One quarter of all the company’s employees were drivers. Each driver had a 60-mile section and carried a bugle to warn the station keeper when the stage was close. The company wanted a 10-minute turnaround at these stations. Known as “Knights of the Road,” the drivers were described by passengers as cautious, mostly friendly—and some just insane. Besides drivers, Butterfield also had in his employ blacksmiths, keepers (station masters) and conductors. Conductors rode with the driver and gave instructions to the riders. The keepers took care of the animals and fed the passengers. A typical meal was tea, bread and steaks of bacon, deer, antelope or mule. Closer to both ends of the route, riders could get vegetables, butter and milk to complement the basics.
Station masters, armed to the teeth with revolvers, bowie knives and a stand of rifles in their stations, were told to shoot only when lives of passengers were “endangered.” The stages also carried no gold or silver shipments to cut down on attacks by highwaymen.
The company faced little problems with the Indians. In fact, Cochise and his band had contracts to supply firewood for the Apache Pass station. The biggest problem, it seemed, was the loss of an estimated 1,500 hats each year by the passengers.

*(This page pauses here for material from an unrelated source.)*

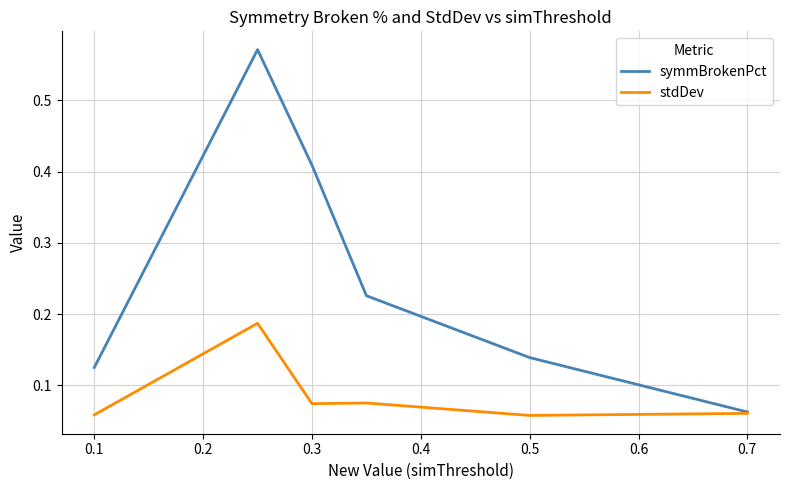

Which series has the largest total across all categories?

symmBrokenPct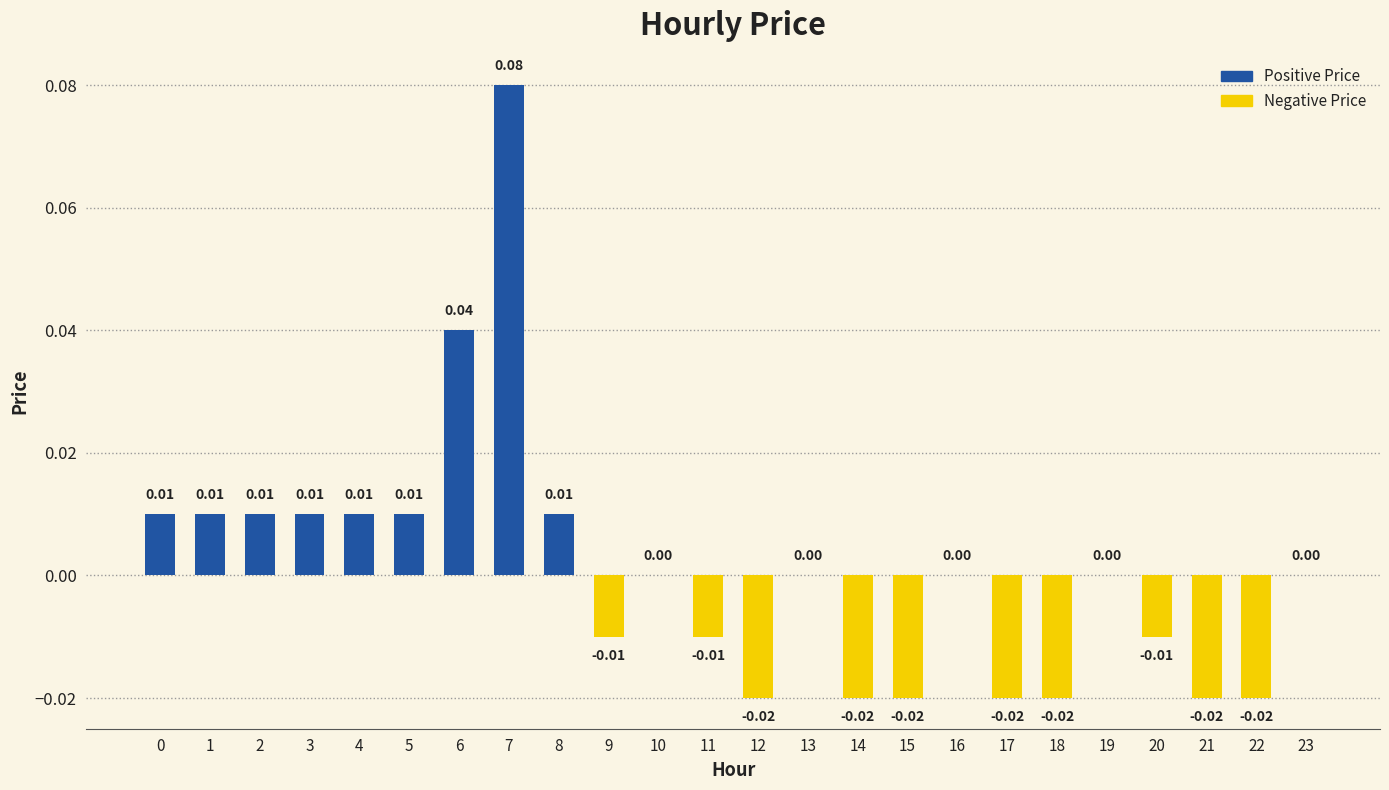

True or false: the data shows 0.0 at 23.

True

The Butterfield Trail was the longest stage ride in the world undertaken by one company. The inhabitants of California considered the stage line to be the most important event in their state’s history, next to the discovery of gold. Some European travelers opted to take this route, instead of the steamship’s route around South America. At times, passengers had to wait for days for a seat to be open. And it was always best to know and like your fellow passengers since you were going to spend a long time with them. Imagine the days and nights passengers spent bouncing around in a 42-inch seat, three people per side. They slept—or at least tried to sleep—while the rocking continued. One traveler noted that a fellow companion went crazy from lack of sleep; he was bound and tied in the “Boot,” and left at the next station until he recovered.
The operation was a success for the company and the riders, but not for the post office as it lost money on the endeavor every year. The information flowed outbound too, as newspapers in Fort Smith, Saint Louis, Memphis and San Francisco carried news of what went on at Concho Station, Fort Chadbourne, Phantom Hill, Belknap and Jacksboro.

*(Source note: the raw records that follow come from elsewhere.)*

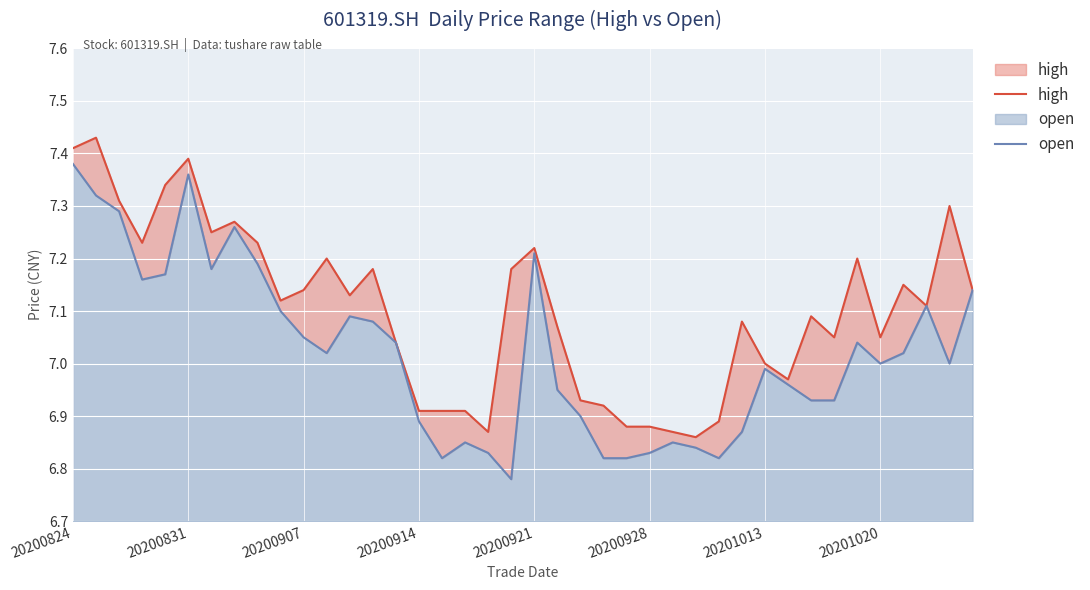

How many data points does each series have?

40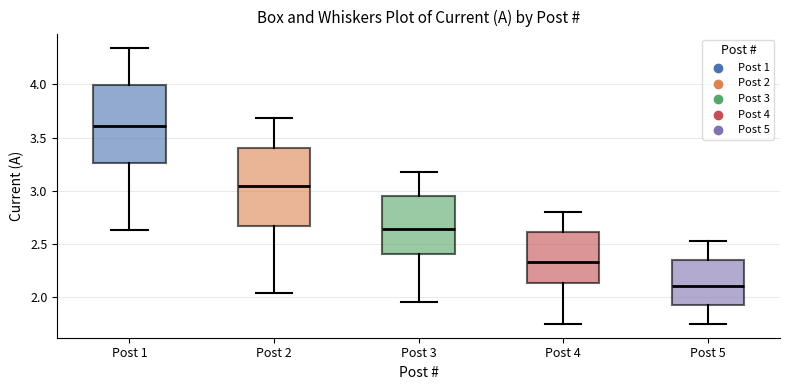

Reading left to right, read every box against the y-axis: the position of its median line, the range the box covers, and the ends of its whiskers. The values are not printed on the chart, so give them approximately, as read against the axis.

Post 1: median 3.60, box 3.25 to 4.00, whiskers 2.65 to 4.35
Post 2: median 3.05, box 2.65 to 3.40, whiskers 2.05 to 3.70
Post 3: median 2.65, box 2.40 to 2.95, whiskers 1.95 to 3.20
Post 4: median 2.35, box 2.15 to 2.60, whiskers 1.75 to 2.80
Post 5: median 2.10, box 1.95 to 2.35, whiskers 1.75 to 2.55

When the Civil War began, the Wells Fargo Company, which had taken over Butterfield’s company, gained a monopoly over the long-distance overland stagecoach routes and mail service. Texas and Arkansas rebels confiscated many of the coaches and horses for the war effort. In 1869, the first transcontinental railroad was finished and the need for transcontinental passenger and mail travel by stagecoach was no more. For the short period of stagecoach travel, it was a great boon to the frontier families all along the route, bringing frequent and dependable mail and freight service, visitors and news of the rest of the world, both in newspapers and through the oral accounts of the passengers.

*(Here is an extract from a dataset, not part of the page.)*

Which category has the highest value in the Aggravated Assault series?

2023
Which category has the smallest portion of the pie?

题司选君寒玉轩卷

To us today, the 25-day trip seems slow, when you can fly from St. Louis to San Diego in less than five hours, except when you realize that just 15 years earlier, many were making the trip to California in two and a half or three months in their wagons. Back then, the guidebooks for the travelers were recommending that they carry $200-$300 worth of food and supplies for the trip plus the cost of their wagons and spare parts. Butterfield’s stage certainly was a money and time saver.